After China’s DeepSeek set the AI world alight with lightweight models that can provide pretty strong performance on relatively low-cost equipment like phones, Google wants developers to know it’s still in the game.
On Wednesday, the search giant unveiled the latest iteration in its Gemma series of open AI models, which it launched just over a year ago in a noteworthy shift away from a proprietary-only approach.
Gemma 3 comes in four sizes, ranging from a minuscule 1 billion parameters (the internal variables that determine how models function) to a still-svelte 27 billion parameters. According to Google, these are the company’s “most advanced, portable, and responsibly developed open models yet.”
What’s more, Google claims Gemma 3 outperforms DeepSeek-V3, Meta’s Llama-405B, and OpenAI’s o3-mini. This, it says, makes it the best model that can run on a single AI accelerator chip.
Gemma 3 also offers a much larger “context window” than its predecessors, meaning it can remember a lot more information at one time, allowing it to handle larger inputs. But at 128,000 tokens, that just means Google’s open models have caught up with rivals like Llama and DeepSeek.
Google also used the opportunity to release a Gemma 3–based image safety checker called ShieldGemma 2, which developers can use to identify things like sexual or violent content in pictures.

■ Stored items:
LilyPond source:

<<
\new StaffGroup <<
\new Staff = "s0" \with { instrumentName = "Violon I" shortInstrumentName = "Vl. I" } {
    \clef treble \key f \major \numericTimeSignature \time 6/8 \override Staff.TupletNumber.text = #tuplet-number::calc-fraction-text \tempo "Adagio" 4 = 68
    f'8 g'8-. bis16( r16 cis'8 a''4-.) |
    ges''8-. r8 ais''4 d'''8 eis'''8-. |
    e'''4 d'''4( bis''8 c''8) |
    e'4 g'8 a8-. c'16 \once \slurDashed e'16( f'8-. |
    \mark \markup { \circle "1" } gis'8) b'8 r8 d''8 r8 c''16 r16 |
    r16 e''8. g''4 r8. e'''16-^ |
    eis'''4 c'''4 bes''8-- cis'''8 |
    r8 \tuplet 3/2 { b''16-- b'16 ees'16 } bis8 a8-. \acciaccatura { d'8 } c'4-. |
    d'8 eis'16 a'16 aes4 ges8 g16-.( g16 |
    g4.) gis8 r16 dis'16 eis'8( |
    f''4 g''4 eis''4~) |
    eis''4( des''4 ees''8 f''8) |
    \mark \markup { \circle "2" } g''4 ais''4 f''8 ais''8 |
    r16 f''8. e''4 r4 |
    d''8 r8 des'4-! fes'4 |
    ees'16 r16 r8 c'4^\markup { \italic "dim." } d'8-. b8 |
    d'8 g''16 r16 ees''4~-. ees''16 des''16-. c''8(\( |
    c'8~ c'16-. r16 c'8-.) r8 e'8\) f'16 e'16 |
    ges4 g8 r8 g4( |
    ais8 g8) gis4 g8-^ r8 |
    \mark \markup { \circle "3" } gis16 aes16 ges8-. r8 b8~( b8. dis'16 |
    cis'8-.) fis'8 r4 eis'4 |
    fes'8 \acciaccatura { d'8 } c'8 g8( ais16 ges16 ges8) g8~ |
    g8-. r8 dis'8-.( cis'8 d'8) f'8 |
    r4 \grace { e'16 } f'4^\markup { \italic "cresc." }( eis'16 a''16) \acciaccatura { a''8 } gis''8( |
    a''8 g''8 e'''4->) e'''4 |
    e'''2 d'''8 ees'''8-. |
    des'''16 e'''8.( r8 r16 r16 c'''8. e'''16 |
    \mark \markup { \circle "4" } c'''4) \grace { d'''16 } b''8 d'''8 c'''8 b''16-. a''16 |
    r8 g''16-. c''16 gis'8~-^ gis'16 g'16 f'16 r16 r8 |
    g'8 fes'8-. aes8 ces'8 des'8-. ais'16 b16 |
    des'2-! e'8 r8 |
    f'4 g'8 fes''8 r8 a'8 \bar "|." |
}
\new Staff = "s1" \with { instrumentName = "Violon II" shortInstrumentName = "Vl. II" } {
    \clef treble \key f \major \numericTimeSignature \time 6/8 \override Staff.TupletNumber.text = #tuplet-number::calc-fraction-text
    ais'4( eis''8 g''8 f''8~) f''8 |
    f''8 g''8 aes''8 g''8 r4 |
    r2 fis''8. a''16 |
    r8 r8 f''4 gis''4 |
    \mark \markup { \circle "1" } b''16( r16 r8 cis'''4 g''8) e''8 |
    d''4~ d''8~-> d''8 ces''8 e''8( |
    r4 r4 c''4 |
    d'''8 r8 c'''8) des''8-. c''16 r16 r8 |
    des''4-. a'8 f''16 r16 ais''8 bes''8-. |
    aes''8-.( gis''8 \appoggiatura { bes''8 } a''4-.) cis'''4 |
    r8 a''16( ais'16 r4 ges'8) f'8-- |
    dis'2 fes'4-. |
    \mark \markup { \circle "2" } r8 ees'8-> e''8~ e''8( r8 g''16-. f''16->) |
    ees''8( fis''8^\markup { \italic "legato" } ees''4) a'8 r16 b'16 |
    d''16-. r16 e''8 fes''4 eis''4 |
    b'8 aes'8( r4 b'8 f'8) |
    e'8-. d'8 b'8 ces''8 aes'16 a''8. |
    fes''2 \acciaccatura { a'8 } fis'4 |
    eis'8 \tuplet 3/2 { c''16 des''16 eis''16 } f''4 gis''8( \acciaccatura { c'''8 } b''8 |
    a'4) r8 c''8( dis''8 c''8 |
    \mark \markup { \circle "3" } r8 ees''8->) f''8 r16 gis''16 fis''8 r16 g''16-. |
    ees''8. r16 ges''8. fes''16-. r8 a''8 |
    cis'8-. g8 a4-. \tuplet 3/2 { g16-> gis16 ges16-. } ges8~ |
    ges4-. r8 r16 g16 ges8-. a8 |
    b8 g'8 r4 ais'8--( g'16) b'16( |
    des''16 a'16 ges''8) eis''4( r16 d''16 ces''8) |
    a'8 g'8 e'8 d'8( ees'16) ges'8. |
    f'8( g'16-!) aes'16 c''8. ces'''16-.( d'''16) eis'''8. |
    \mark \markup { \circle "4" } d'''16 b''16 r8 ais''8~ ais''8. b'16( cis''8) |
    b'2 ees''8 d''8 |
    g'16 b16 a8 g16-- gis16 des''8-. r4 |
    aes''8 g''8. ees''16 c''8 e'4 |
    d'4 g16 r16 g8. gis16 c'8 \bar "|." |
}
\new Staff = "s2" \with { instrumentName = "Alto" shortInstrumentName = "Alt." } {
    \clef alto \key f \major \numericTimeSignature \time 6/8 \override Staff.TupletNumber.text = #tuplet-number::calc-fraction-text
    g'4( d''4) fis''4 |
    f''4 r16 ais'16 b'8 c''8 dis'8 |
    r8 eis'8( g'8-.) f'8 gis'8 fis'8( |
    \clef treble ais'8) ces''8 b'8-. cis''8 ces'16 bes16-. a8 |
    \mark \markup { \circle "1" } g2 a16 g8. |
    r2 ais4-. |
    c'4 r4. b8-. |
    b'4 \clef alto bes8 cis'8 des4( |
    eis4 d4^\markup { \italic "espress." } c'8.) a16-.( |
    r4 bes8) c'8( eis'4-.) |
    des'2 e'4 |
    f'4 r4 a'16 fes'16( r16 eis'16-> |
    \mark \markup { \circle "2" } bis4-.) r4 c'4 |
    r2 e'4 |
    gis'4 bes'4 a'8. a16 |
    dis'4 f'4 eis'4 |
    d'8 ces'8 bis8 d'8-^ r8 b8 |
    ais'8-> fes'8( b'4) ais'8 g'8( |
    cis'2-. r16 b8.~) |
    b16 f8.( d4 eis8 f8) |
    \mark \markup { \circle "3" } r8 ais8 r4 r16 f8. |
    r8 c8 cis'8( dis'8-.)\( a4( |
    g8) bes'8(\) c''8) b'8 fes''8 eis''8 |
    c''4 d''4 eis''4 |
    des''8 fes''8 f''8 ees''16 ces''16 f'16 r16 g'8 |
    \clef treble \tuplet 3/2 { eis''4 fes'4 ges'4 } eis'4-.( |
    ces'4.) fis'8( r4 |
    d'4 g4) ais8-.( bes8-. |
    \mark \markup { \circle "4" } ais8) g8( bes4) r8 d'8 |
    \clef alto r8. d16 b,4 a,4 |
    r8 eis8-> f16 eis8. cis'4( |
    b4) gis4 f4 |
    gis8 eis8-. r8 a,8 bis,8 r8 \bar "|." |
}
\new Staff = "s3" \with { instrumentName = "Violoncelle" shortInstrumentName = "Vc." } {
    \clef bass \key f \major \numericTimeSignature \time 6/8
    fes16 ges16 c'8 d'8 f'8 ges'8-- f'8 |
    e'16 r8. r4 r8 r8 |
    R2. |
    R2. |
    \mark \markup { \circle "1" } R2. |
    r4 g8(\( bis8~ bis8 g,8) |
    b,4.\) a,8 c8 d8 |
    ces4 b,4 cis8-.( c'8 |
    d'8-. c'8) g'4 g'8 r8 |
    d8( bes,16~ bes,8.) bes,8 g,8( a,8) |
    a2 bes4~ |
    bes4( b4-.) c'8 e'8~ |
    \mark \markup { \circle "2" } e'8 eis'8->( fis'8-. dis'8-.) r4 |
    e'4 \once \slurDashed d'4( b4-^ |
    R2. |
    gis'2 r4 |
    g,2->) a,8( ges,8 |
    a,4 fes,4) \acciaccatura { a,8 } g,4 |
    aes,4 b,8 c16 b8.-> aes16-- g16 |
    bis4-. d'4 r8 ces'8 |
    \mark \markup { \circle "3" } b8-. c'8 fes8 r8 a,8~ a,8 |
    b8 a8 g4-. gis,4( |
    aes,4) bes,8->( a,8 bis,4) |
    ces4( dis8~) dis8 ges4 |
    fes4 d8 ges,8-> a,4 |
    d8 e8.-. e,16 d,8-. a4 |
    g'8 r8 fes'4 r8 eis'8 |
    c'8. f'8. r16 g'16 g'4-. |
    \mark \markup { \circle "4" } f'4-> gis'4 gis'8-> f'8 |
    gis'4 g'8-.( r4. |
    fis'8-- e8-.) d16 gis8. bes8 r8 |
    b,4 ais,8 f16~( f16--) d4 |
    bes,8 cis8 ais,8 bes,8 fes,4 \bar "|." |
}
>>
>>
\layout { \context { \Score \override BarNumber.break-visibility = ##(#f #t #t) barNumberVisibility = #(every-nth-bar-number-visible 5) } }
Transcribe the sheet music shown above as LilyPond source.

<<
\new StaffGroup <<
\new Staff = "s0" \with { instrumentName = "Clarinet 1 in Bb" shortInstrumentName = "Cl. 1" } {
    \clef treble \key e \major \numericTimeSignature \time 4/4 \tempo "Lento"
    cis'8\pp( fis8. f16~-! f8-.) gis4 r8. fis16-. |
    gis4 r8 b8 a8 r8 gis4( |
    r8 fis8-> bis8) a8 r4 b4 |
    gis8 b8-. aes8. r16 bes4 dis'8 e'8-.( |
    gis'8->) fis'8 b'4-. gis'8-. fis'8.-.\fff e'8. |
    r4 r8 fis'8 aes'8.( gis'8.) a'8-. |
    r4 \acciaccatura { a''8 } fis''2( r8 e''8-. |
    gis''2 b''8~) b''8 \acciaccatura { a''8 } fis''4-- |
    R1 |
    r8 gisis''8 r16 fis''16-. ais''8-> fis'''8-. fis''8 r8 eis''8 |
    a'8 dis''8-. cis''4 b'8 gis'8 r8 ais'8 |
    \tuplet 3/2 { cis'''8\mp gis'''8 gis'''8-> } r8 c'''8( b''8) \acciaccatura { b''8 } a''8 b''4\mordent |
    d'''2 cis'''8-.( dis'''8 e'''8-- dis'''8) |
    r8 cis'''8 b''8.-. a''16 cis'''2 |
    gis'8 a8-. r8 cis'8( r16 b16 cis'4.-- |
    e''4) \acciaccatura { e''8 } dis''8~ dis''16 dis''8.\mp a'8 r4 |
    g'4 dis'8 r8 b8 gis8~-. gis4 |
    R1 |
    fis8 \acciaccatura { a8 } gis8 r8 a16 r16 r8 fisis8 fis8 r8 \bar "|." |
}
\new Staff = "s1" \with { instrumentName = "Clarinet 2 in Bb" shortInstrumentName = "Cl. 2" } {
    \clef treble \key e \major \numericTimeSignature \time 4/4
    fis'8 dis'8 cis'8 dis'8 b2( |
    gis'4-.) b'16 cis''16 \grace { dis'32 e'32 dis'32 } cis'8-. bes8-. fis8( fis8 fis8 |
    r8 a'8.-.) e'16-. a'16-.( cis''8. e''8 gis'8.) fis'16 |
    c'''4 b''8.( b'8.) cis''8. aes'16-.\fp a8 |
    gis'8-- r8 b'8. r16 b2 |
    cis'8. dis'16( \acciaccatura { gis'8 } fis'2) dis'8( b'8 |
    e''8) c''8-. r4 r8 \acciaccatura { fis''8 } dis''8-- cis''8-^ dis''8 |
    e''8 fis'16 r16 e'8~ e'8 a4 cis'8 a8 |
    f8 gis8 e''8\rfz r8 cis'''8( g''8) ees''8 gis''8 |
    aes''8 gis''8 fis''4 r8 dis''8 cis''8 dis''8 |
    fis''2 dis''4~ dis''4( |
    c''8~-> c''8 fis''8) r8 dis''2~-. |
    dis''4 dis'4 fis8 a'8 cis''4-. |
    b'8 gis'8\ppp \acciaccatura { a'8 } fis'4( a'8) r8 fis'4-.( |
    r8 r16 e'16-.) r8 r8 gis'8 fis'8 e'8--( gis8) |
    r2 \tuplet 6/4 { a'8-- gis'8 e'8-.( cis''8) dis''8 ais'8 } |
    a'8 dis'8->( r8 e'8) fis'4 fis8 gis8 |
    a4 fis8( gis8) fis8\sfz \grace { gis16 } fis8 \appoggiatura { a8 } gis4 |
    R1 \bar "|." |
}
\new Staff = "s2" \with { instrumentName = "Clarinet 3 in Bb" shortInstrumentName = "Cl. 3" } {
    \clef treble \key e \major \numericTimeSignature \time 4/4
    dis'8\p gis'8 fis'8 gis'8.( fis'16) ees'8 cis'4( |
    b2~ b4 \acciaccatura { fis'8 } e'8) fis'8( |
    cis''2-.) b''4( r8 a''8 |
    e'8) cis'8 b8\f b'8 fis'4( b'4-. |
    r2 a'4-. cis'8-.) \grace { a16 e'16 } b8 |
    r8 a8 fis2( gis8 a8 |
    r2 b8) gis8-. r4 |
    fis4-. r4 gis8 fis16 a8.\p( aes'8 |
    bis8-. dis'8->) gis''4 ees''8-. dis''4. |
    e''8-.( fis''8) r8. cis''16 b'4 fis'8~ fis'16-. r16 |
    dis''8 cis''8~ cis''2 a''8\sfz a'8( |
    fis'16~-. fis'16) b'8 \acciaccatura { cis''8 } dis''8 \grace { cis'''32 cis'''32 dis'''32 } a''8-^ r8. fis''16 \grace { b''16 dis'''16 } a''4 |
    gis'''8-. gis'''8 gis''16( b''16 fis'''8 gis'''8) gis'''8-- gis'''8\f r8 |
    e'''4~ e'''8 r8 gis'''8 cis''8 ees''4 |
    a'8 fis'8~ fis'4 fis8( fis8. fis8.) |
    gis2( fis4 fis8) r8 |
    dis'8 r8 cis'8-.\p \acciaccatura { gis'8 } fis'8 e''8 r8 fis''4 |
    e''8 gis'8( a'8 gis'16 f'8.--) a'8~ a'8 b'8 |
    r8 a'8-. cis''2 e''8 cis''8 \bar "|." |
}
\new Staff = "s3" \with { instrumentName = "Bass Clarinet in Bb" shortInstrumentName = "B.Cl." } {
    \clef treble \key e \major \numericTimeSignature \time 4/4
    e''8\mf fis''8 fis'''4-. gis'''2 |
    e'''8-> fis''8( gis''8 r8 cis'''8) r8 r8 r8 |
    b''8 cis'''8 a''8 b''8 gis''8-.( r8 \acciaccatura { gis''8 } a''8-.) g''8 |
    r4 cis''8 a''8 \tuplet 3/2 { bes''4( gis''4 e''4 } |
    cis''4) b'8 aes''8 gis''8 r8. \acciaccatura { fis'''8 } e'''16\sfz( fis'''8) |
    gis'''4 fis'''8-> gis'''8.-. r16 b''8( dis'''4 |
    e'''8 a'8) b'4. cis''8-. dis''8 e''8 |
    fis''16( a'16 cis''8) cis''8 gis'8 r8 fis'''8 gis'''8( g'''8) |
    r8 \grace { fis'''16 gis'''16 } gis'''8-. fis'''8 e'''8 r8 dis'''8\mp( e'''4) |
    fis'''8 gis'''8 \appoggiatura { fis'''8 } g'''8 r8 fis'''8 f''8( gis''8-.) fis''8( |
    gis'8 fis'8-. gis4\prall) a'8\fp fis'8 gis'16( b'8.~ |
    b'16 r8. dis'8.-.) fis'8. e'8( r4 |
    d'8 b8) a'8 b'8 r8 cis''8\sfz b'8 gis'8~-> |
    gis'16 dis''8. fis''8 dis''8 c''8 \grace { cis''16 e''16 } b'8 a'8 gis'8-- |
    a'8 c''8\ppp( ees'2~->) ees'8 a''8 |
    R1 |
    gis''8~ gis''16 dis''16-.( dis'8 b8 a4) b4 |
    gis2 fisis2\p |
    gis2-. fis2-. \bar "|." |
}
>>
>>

■ WORK INSTRUCTIONS: Reproduce the part of the Gemma 3 text beginning with the words "After China’s DeepSeek" and ending after the words "AI accelerator chip.".

■ SOLUTION TO THIS EXERCISE:
After China’s DeepSeek set the AI world alight with lightweight models that can provide pretty strong performance on relatively low-cost equipment like phones, Google wants developers to know it’s still in the game.
On Wednesday, the search giant unveiled the latest iteration in its Gemma series of open AI models, which it launched just over a year ago in a noteworthy shift away from a proprietary-only approach.
Gemma 3 comes in four sizes, ranging from a minuscule 1 billion parameters (the internal variables that determine how models function) to a still-svelte 27 billion parameters. According to Google, these are the company’s “most advanced, portable, and responsibly developed open models yet.”
What’s more, Google claims Gemma 3 outperforms DeepSeek-V3, Meta’s Llama-405B, and OpenAI’s o3-mini. This, it says, makes it the best model that can run on a single AI accelerator chip.